Sreehari R
Sreehari R

Reputation: 969

Understanding results from 1D np.correlate

I am trying to determine the similarity between two 1D time-series using numpy.correlate.

I wrote a small example program to learn more about how cross correlation works, however I am not completely understanding the trend in the correlation output.

Code:

import numpy as np
import matplotlib.pyplot as plt

#sample arrays to correlate
arr_1 = np.arange(1, 101) #[1, 2, 3, ..... 100]
arr_2 = np.concatenate([np.zeros(50), np.arange(50, 101)]) #[0, 0, ... 50, 51 ... 100]

cross_corr = np.correlate(arr_1, arr_2, "same")

plt.plot(list(cross_corr))

enter image description here

This graph raises a couple questions for me. It is my understanding that the cross correlation relies on the convolution operation (essentially the integral of the inner product of two signals - accounting for some lag).
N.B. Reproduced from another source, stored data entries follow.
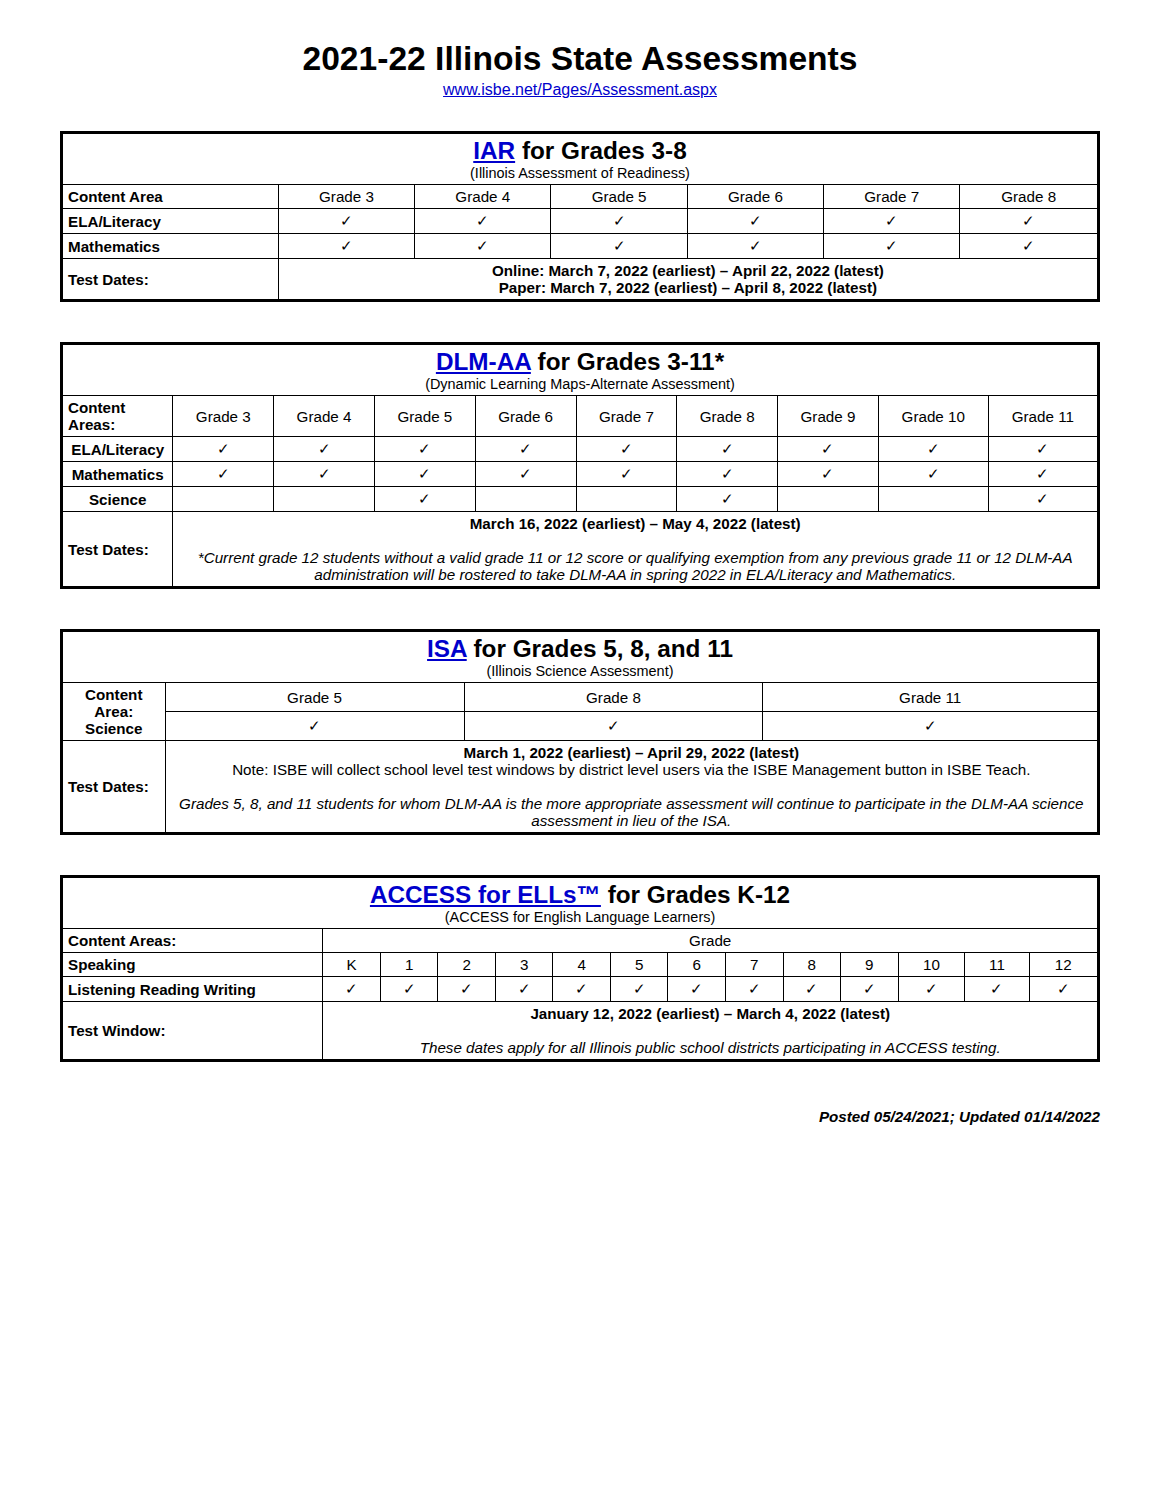2021-22 Illinois State Assessments
www.isbe.net/Pages/Assessment.aspx
| IAR for Grades 3-8 (Illinois Assessment of Readiness) |
| Content Area | Grade 3 | Grade 4 | Grade 5 | Grade 6 | Grade 7 | Grade 8 |
| ELA/Literacy | ✓ | ✓ | ✓ | ✓ | ✓ | ✓ |
| Mathematics | ✓ | ✓ | ✓ | ✓ | ✓ | ✓ |
| Test Dates: | Online: March 7, 2022 (earliest) – April 22, 2022 (latest) Paper: March 7, 2022 (earliest) – April 8, 2022 (latest) |
| DLM-AA for Grades 3-11* (Dynamic Learning Maps-Alternate Assessment) |
| Content Areas: | Grade 3 | Grade 4 | Grade 5 | Grade 6 | Grade 7 | Grade 8 | Grade 9 | Grade 10 | Grade 11 |
| ELA/Literacy | ✓ | ✓ | ✓ | ✓ | ✓ | ✓ | ✓ | ✓ | ✓ |
| Mathematics | ✓ | ✓ | ✓ | ✓ | ✓ | ✓ | ✓ | ✓ | ✓ |
| Science | | | ✓ | | | ✓ | | | ✓ |
| Test Dates: | March 16, 2022 (earliest) – May 4, 2022 (latest) *Current grade 12 students without a valid grade 11 or 12 score or qualifying exemption from any previous grade 11 or 12 DLM-AA administration will be rostered to take DLM-AA in spring 2022 in ELA/Literacy and Mathematics. |
| ISA for Grades 5, 8, and 11 (Illinois Science Assessment) |
| Content Area: Science | Grade 5 | Grade 8 | Grade 11 |
| ✓ | ✓ | ✓ |
| Test Dates: | March 1, 2022 (earliest) – April 29, 2022 (latest) Note: ISBE will collect school level test windows by district level users via the ISBE Management button in ISBE Teach. Grades 5, 8, and 11 students for whom DLM-AA is the more appropriate assessment will continue to participate in the DLM-AA science assessment in lieu of the ISA. |
| ACCESS for ELLs™ for Grades K-12 (ACCESS for English Language Learners) |
| Content Areas: | Grade |
| Speaking | K | 1 | 2 | 3 | 4 | 5 | 6 | 7 | 8 | 9 | 10 | 11 | 12 |
| Listening Reading Writing | ✓ | ✓ | ✓ | ✓ | ✓ | ✓ | ✓ | ✓ | ✓ | ✓ | ✓ | ✓ | ✓ |
| Test Window: | January 12, 2022 (earliest) – March 4, 2022 (latest) These dates apply for all Illinois public school districts participating in ACCESS testing. |
Posted 05/24/2021; Updated 01/14/2022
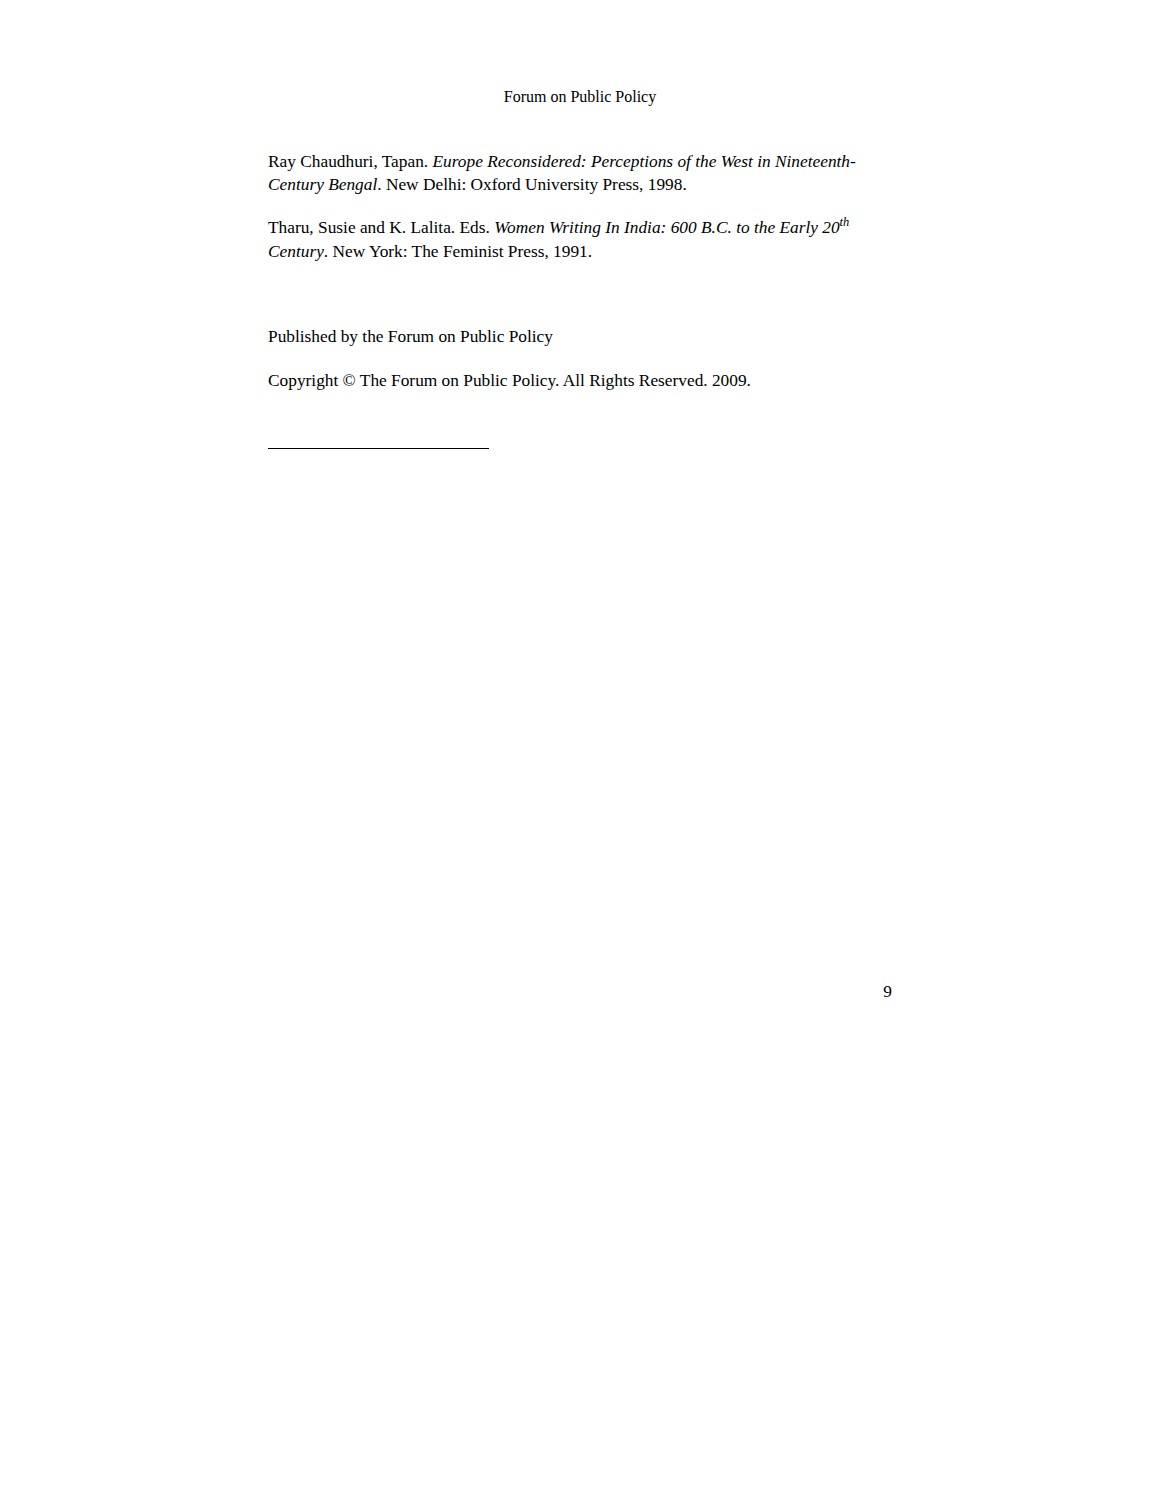Forum on Public Policy
Ray Chaudhuri, Tapan. Europe Reconsidered: Perceptions of the West in Nineteenth-Century Bengal. New Delhi: Oxford University Press, 1998.
Tharu, Susie and K. Lalita. Eds. Women Writing In India: 600 B.C. to the Early 20th Century. New York: The Feminist Press, 1991.
Published by the Forum on Public Policy
Copyright © The Forum on Public Policy. All Rights Reserved. 2009.
9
  1. Why is the correlation signal (above) steadily increases from (0, 50) if arr_2 is full of 0's from index 0 to 50?
  2. How can I set the lag for the convolution operation. From the numpy docs I can't find a parameter which allows me to tweak the lag.
  3. The peak at 50, is due to the fact that both signals line up at index 50, but why then does the correlation steadily decrease thereafter? If the two signals are lining up then shouldn't the correlation be increasing?
  4. A correlation is significant only if its value is greater than 2/sqrt(n - abs(k)). Where n is the number of samples and k is the lag. How would correlation significance come into play for the graph shown above?

Upvotes: 0

Views: 862

Answers (1)

busybear
busybear

Reputation: 10590

It seems that you are confused about what is exactly being output. The documentation is a little lacking honestly. The output computes the correlation between your two arrays for each lag. The midpoint, is where the lag is 0 and where correlation is highest.

FYI, your two arrays are not the same size. arr_1 is length 100 and arr_2 is length 101. Not sure if this was intentional.